The real pity of it is that given the rate of catastrophic spills, as opposed to character adding stains, someday there won’t be any more of the one true haggadah—-the Maxwell House version.
Jokes aside, The Maxwell House Haggadah is one of the oldest examples of free ad-supported content decimating the market for quality content while expanding access. Everyone had MH's free Hagaddah, so most people never bothered to seek out an alternative that better suits their spiritual values, and probably turned off a segment of a generation of people from being interested in Passover and Judaism, but people who weren't going to pay ever still got something to sustain their Jewish practice. All this beyond the fundamental tackiness of a major religious artifact having corporate branding.
I was playing the original comments for laughs, but the MH haggadah is want I want out of a haggadah and am I fairly sad that it or something nearly identical doesn't exist anymore.
I don't want huge swaths cut out; I like the archaic English (the Hebrew is archaic); I don't want little asides about how the story of the exodus rings true today because it's just like the Jews stuck behind the iron curtain or apartheid South Africa or oppressed racial minorities in the US.
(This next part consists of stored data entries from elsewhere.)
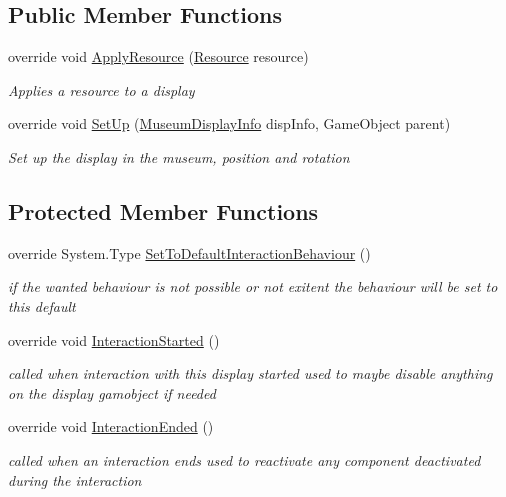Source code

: \subsection*{Public Member Functions}
\begin{DoxyCompactItemize}
\item 
override void \mbox{\hyperlink{class_center_image_display_aca1aaf14b20d538cafb0c7731b8be2bb}{Apply\+Resource}} (\mbox{\hyperlink{class_resource}{Resource}} resource)
\begin{DoxyCompactList}\small\item\em Applies a resource to a display \end{DoxyCompactList}\item 
override void \mbox{\hyperlink{class_center_image_display_a3da996020c7d8abcd24f35660945703a}{Set\+Up}} (\mbox{\hyperlink{class_museum_display_info}{Museum\+Display\+Info}} disp\+Info, Game\+Object parent)
\begin{DoxyCompactList}\small\item\em Set up the display in the museum, position and rotation \end{DoxyCompactList}\end{DoxyCompactItemize}
\subsection*{Protected Member Functions}
\begin{DoxyCompactItemize}
\item 
override System.\+Type \mbox{\hyperlink{class_center_image_display_ac6ddf9c8df99ff76c0f508ba4e45a217}{Set\+To\+Default\+Interaction\+Behaviour}} ()
\begin{DoxyCompactList}\small\item\em if the wanted behaviour is not possible or not exitent the behaviour will be set to this default \end{DoxyCompactList}\item 
override void \mbox{\hyperlink{class_center_image_display_a2944541a38bcc65b7fff15200c9f0fc3}{Interaction\+Started}} ()
\begin{DoxyCompactList}\small\item\em called when interaction with this display started used to maybe disable anything on the display gamobject if needed \end{DoxyCompactList}\item 
override void \mbox{\hyperlink{class_center_image_display_ac78f5ea36aa445bb3d12124f1baf814d}{Interaction\+Ended}} ()
\begin{DoxyCompactList}\small\item\em called when an interaction ends used to reactivate any component deactivated during the interaction \end{DoxyCompactList}\end{DoxyCompactItemize}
I just want more or less the same haggadah that my ancestors used with a translation so I can follow along in a language I understand. If we aren't getting a lot of value out of a discussion of how and an extra comma means one hundred plagues at the red sea, we can choose to skip that part ourselves.
This is the primary culprit in my experience and is what is responsible for the small, pea sized stains as it never seems to want to stay together precisely as you're transporting it to your plate.